Allen wanted to know what ordinary
people are supposed to do if we cannot vote with our dollars in boycotts.
Danhof replied that “the dirty little secret” is that “the left doesn’t boycott
either. The left engages. The answer in a single word is engagement.” He
explained that “thousands of votes” take place every year “at corporate annual
shareholder meetings” for “boards of directors and shareholder proposals.” He
explained that it is like Democrats winning every election because no Republicans
can “be bothered to vote.”
So at any given annual meeting, 30% to 40%
of the vote, people don’t vote. And the evidence is very clear that those
individuals and those broker non-votes, those are conservatives. Because if you
look at the results of the elections for corporate leaders, for corporate
shareholder proposals, there’s an outsized amount of liberal [environmental,
social, and governance] proposals that receive record support.

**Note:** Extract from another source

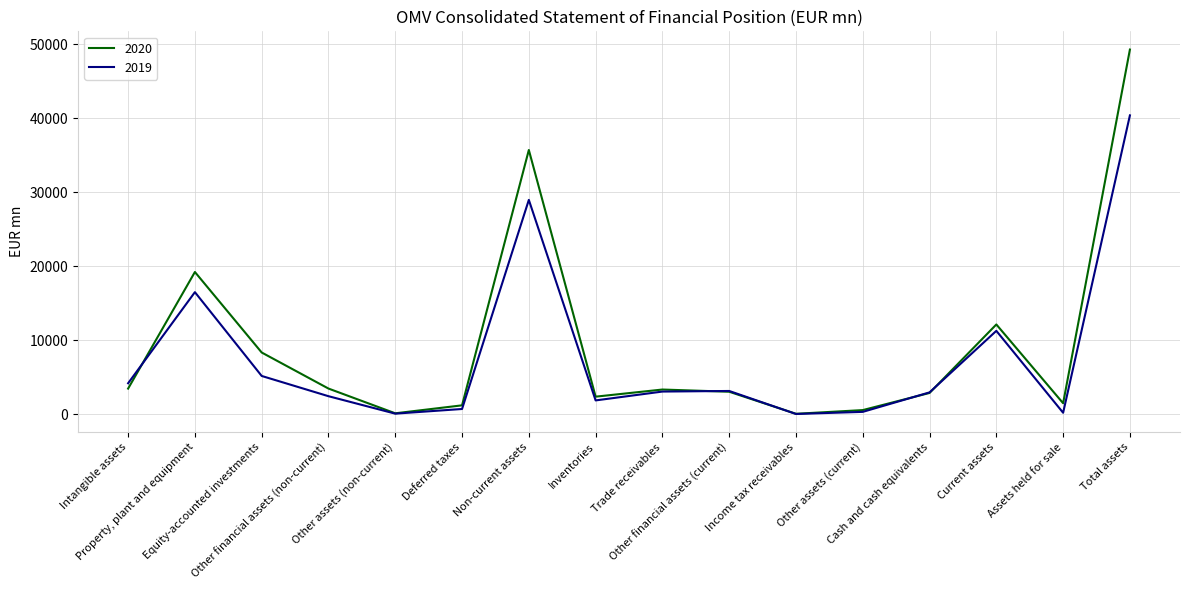

Which series changed the most between Other financial assets (non-current) and Inventories?

2020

After giving an example of an oil
company where 53% of shareholders voted for the Paris climate accord – and put
the company out of business, Danhof said, “So there’s one great example of what
we need to do. We need to take back the corporate ballot box. We need to engage
that franchise. Because again, politics is downstream from culture.”
We all get engaged in politics, but it’s
downstream from culture. That’s why the left worked so hard to change the
culture, because you don’t always need to change a politician to have real
change and real impact.
And the other things are simple. So if you’re
not an investor, what do you do? Well, guess what? There’s not just investor
relations offices at all these companies, there’s this thing called customer
relations.
If you’re truly going to individually
boycott, OK if that’s your values. I’m not going to tell anyone to go against
their values, but call the company and let them know why you’re no longer
engaging with their products or services.

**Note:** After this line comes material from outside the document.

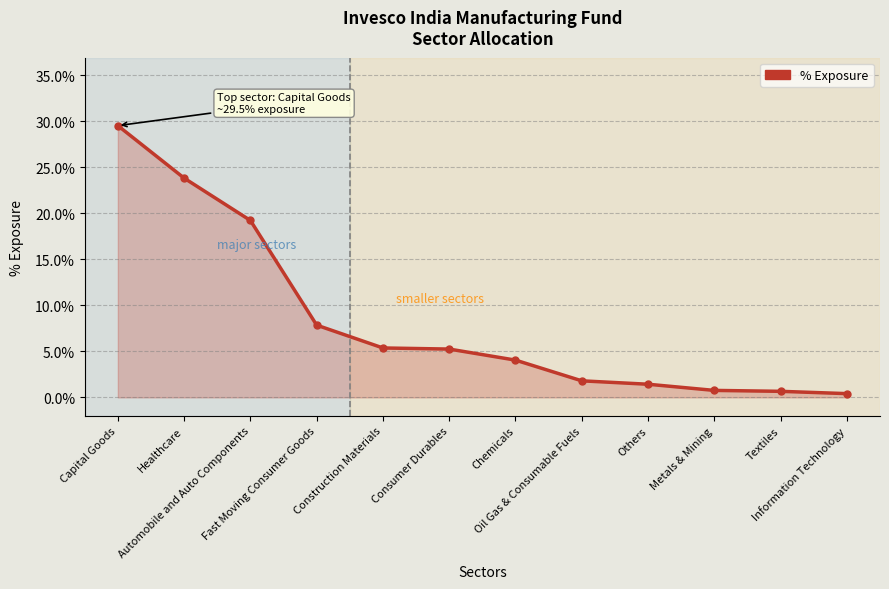

Which has a higher value, Healthcare or Consumer Durables?

Healthcare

Call customer relations and say, “Hey, by
the way, I’m done with you and here’s why.” Email them. If you’re going to post
on Facebook and … Twitter and that you still really want to do that, well, post
on Coca-Cola’s Facebook page, tweet at them, don’t do it in silence because it’s
not going to have any impact or any effect.
Danhof assured Allen that
conservatives have succeeded in changing the direction of a company. By using “shareholder
resolutions and negotiations of those resolutions, I’ve got more than a dozen
major companies that have changed their corporate policy.” These changes were
specifically in companies that stopped discriminating against “employees based
on their viewpoint.” That change protects conservative employees who wish to
speak their values. About 5.5 million American employees enjoy that protection
based on his filing shareholder resolutions.

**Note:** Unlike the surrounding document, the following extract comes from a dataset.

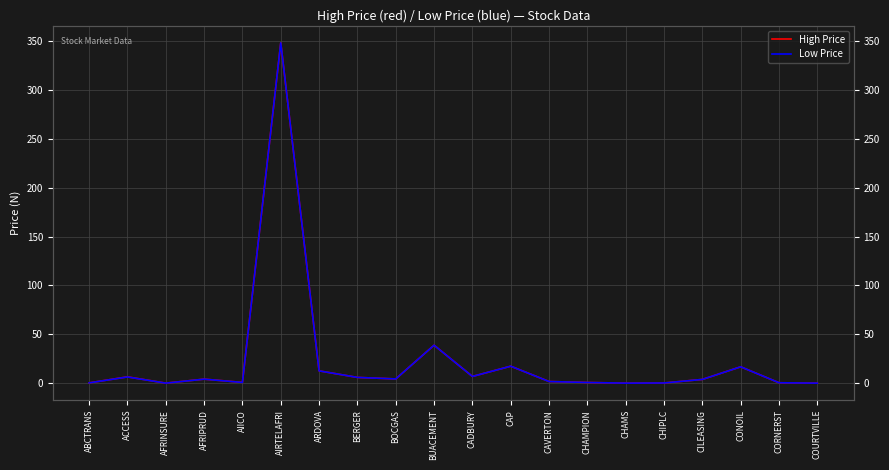

Where is High Price nearest to the value 174?

BUACEMENT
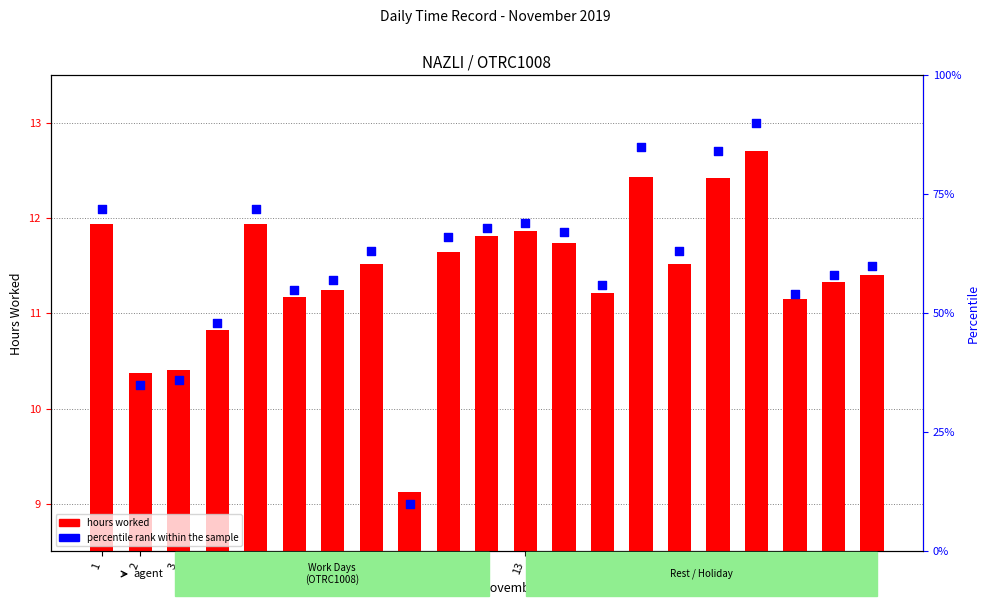

What are all the series names shown in the legend?

hours worked, percentile rank within the sample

So, investors can contact corporations
using shareholder resolutions. Stop Corporate Tyranny provides ways that individuals
can push back by posting a new action each week that an individual can take to
push back against corporate tyranny. “The latest action was to tell Facebook
and Twitter to stay out of politics.” The time commitment is small, according to
Danhof.
A couple of clicks. If you have time to go
to Stop Corporate Tyranny, right in the middle of our website, you just click
through and we’ve done all the work for you. There’s just literally a button
that says, “Take action now,” and you click twice. And guess what? It populates
an email to Mark Zuckerberg, to Joel Kaplan, to Jennifer Newstead – these are
big leaders at Facebook – Sheryl Sandberg, the boards members of these
companies.
We already tracked down, we already got
all of their contact information. You don’t have to do anything. All you have
to do is click through that you want to communicate with them, you’re outraged
over the politicization of their platforms…. You can take action.
Allen and Danhof agreed that “avoiding
despair is really the key.” Danhof stated that he is “very optimistic that
companies can get back to neutral.” All we have to do is follow the pattern
laid down by the left to engage the corporations and to let them know that we
do not like their policies. Stop Corporate Tyranny makes it easy to engage!